Monseigneur le Duc d’Orléans n’a pas eu besoin de régner pour donner aux républicains l’énergique leçon de politique expérimentale dans laquelle il a fortifié son autorité en développant la fonction de ses Délégués et en étendant les franchises de ses fidèles.

Voilà des résultats, ils sont effectifs. Ils permettent d’en concevoir et même d’en prévoir bien d’autres. Monseigneur le Duc d’Orléans disait en 1900 que la décentralisation comporte « un problème d’organisation géographique ». Le problème n’a été qu’effleuré par l’institution de cadres nouveaux. Les assemblages de provinces que forme chacune des dix délégations régionales « tendent à se rapprocher » des délimitations traditionnelles et rationnelles, sans pouvoir encore se confondre avec elles. Mais il est satisfaisant pour la pensée, il est émouvant pour les éléments profonds de notre cœur français, de constater que les grandes lignes de la réédification nationale sortent déjà de terre et dessinent le monument.

Cette émotion est pleine d’encouragement et d’espérance.
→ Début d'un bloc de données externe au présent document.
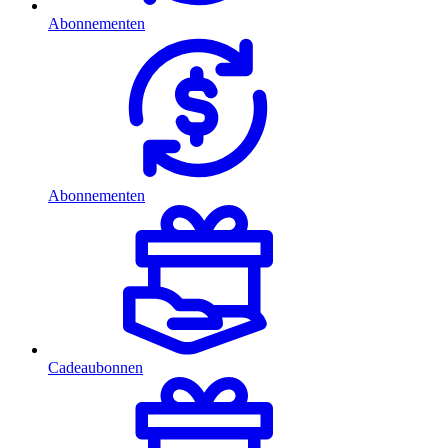
Abonnementen
Abonnementen
Cadeaubonnen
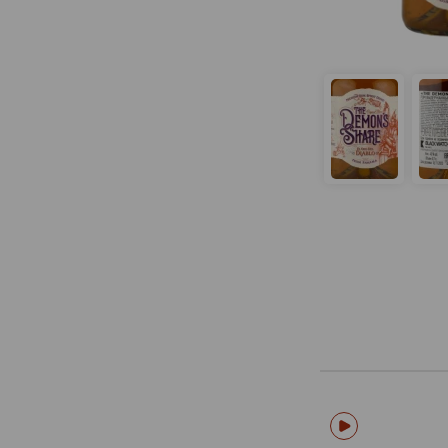
Embargo
Explorer
Facundo
Flor de Cana
Gelas
Giarola
Grand Kadoo
Grifone
Havana Club
Hedonist Spirits
Hee Joy
Helios Distillery
Highball Express
Higuana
Marcel Sembat, socialiste, a écrit que, fatalement, si les choses restaient ce qu’elles étaient, l’idée royaliste remplacerait l’absence d’idée républicaine. Les choses ne sont pas restées ce qu’elles étaient. Les choses ont fait comme les idées. Elles se sont transformées de plus en plus, mais dans notre sens.

 

[1] La Revue Fédéraliste, 1928, n° 100, Guirlande à la Maison de France, préface de Georges Bernanos.

[2] Terme anglais désignant l’autonomie revendiquée par les Irlandais entre 1870 et 1914. (n.d.é.)